Compare with similar works #
- Qi et al. (2020) argue that multi-token prediction encourages planning, improves representations and prevents the overfitting on local patterns that can result from teacher-forced training. However, their technical approach replicates the residual stream n-fold while ours allows for compute-matched comparisons and makes the residual representations participate more directly in the auxiliary loss terms.
- Stern et al. (2018) and Cai et al. (2024) propose model finetunings with multi-token prediction for faster inference but do not study the effects of such a loss during pre-training.
Conclusion #
Author propose using multi-token prediction loss instead of next-token prediction loss for pre-training language models. This pre-training scheme has shown improvements across various tasks, notably in code tasks.
Discussion #
- For each task and dataset, the optimal number of heads $n$ varies. I would like to see more correlations between dataset characteristics and the optimal $n$.
- I would like to see more evidence of the global capturing ability of multi-token prediction loss in other experimental settings.
- Authors demonstrate cases including $(n=4, n’=1)$, $(n=4, n’=1)$, and $(n=1, n’=1)$ on the code task, where $n$ and $n’$ denote number of pre-training head and that of finetuning head. However, I would like to see the $(n=1, n’=4)$ setting result on the code task. Conducting this experiment would help determine if the $n=4$ case still outperforms the $(n=1, n’=4)$ setting. If so, the author’s argument for pre-training with the multi-task prediction scheme would be further substantiated.
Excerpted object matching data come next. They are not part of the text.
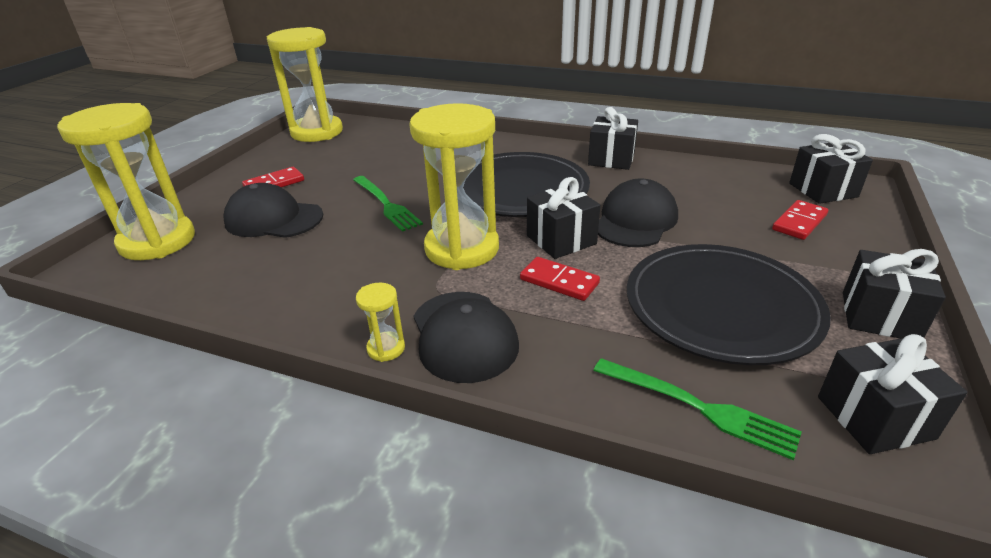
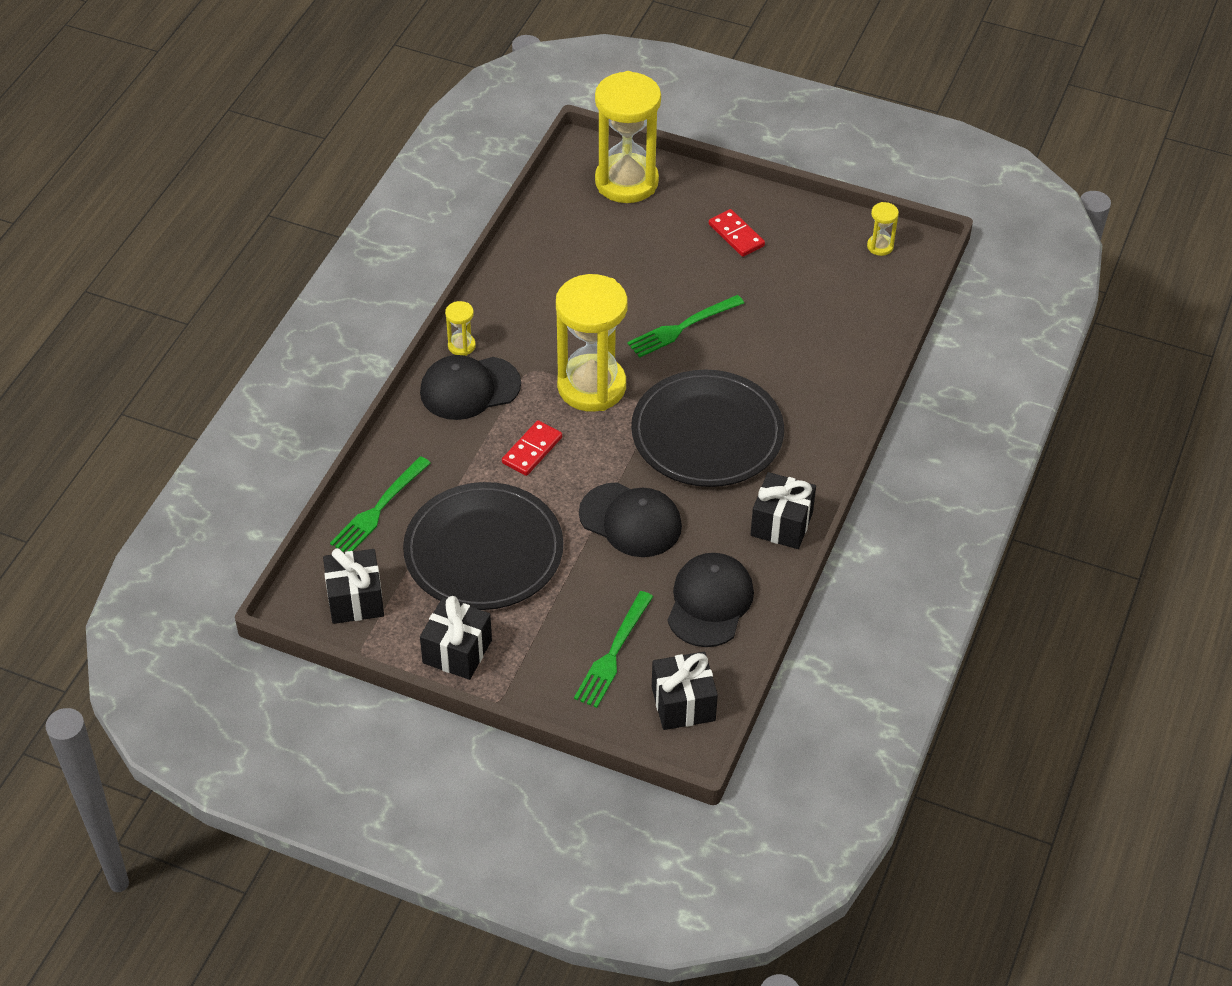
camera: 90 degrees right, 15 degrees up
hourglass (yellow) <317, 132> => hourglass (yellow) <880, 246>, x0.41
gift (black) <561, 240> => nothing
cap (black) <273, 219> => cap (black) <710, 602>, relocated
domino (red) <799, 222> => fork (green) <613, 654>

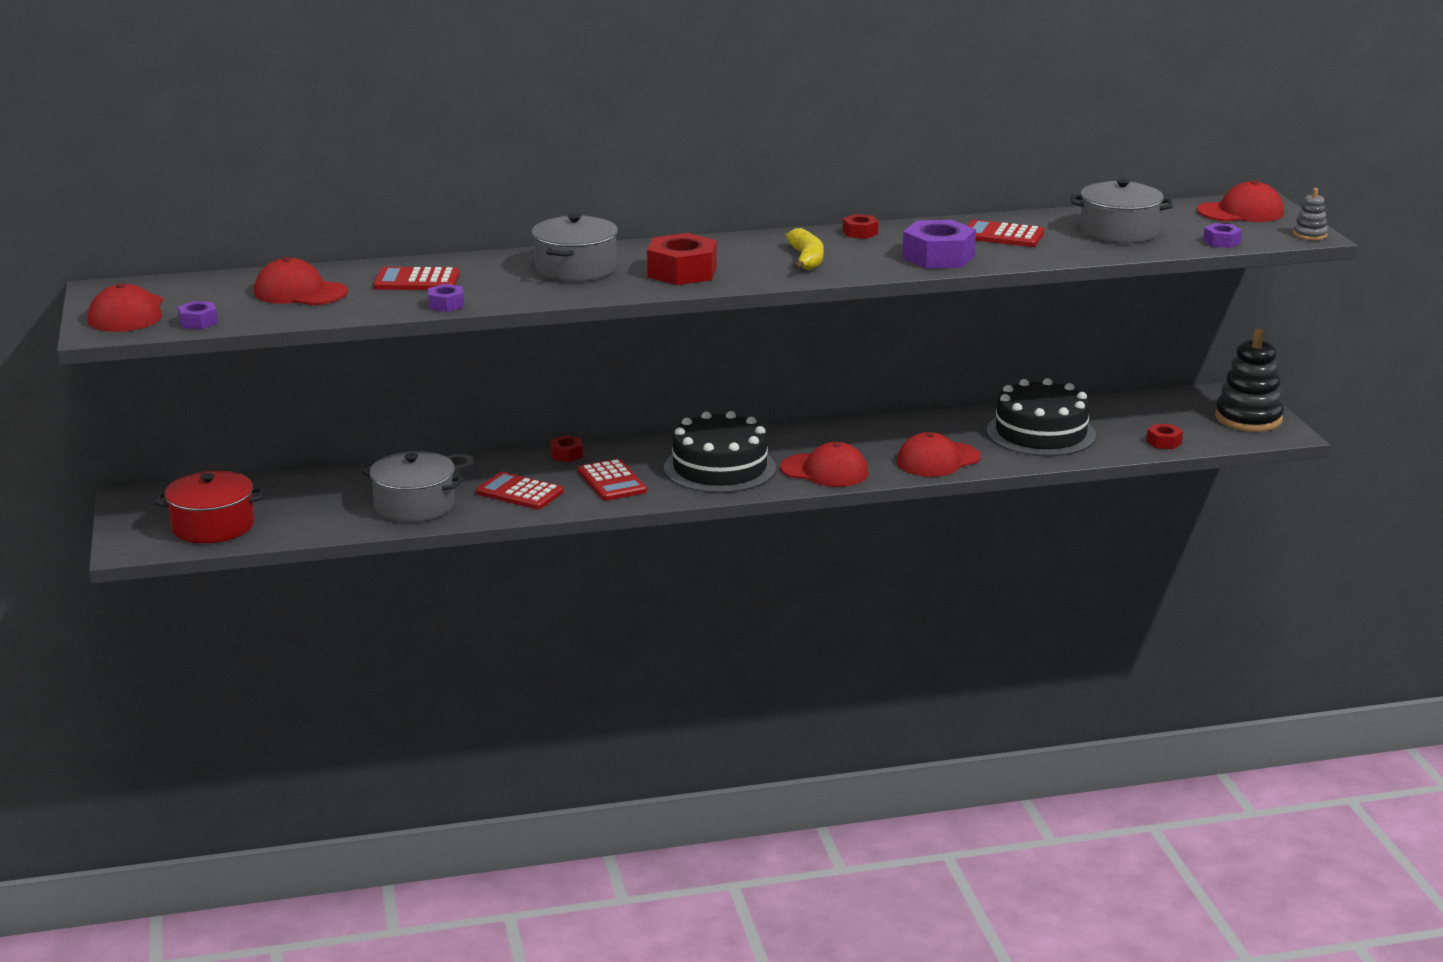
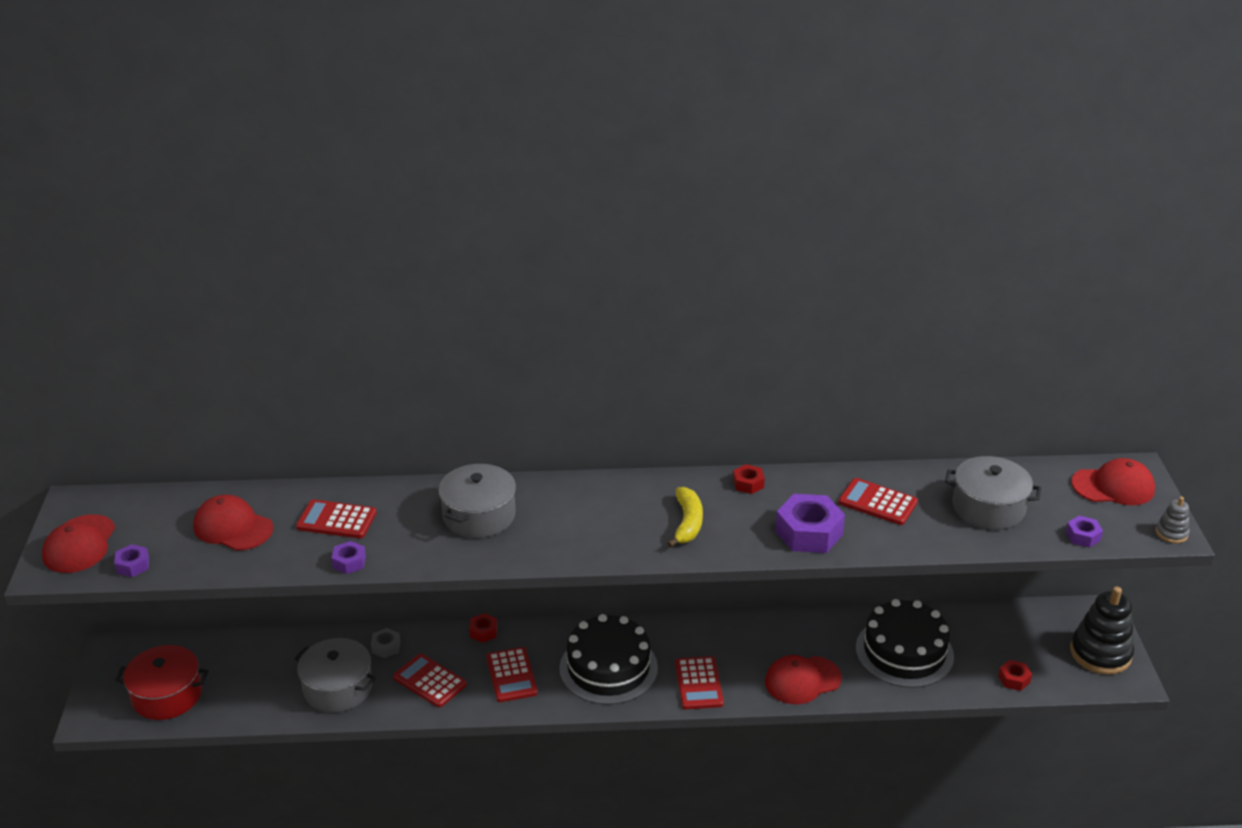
camera: 10 degrees right, 10 degrees up
nut (red) <682, 272> => nothing
cap (red) <825, 471> => calculator (red) <698, 683>

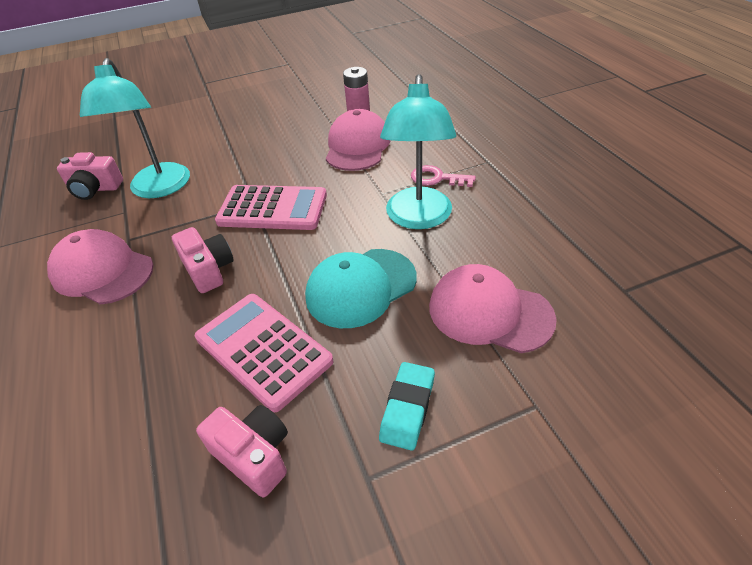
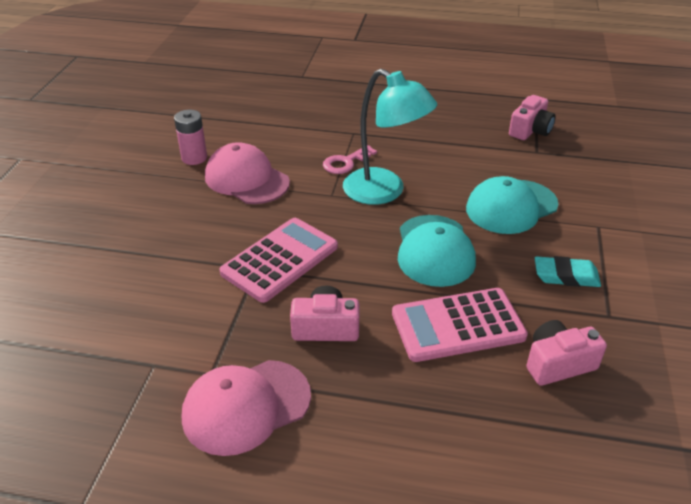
camera: 60 degrees left, 5 degrees down
lamp (turquoise) <159, 189> => nothing
camera (pink) <95, 189> => camera (pink) <530, 130>, relocated
cap (pink) <489, 312> => cap (turquoise) <511, 207>
eraser (turquoise) <407, 408> => eraser (turquoise) <566, 276>, 45 degrees counterclockwise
- I would like to study more about multi-token prediction head experiments on multi-token prediction loss with stride=2,4,8,16 … (This paper shows only with stride=1 setting, predicting consecutive tokens) or extremely large number of multi-token prediction head setting.
Reference #
Mitchell Stern, Noam Shazeer, and Jakob Uszkoreit. Block-wise parallel decoding for deep autoregressive models, 2018.
Weizhen Qi, Yu Yan, Yeyun Gong, Dayiheng Liu, Nan Duan, Jiusheng Chen, Ruofei Zhang, and Ming Zhou. Prophetnet: Predicting future n-gram for sequence-to-sequence pre-training, 2020.
Tianle Cai, Yuhong Li, Zhengyang Geng, Hongwu Peng, Jason D. Lee, Deming Chen, and Tri Dao. Medusa: Simple llm inference acceleration framework with multiple decoding heads, 2024.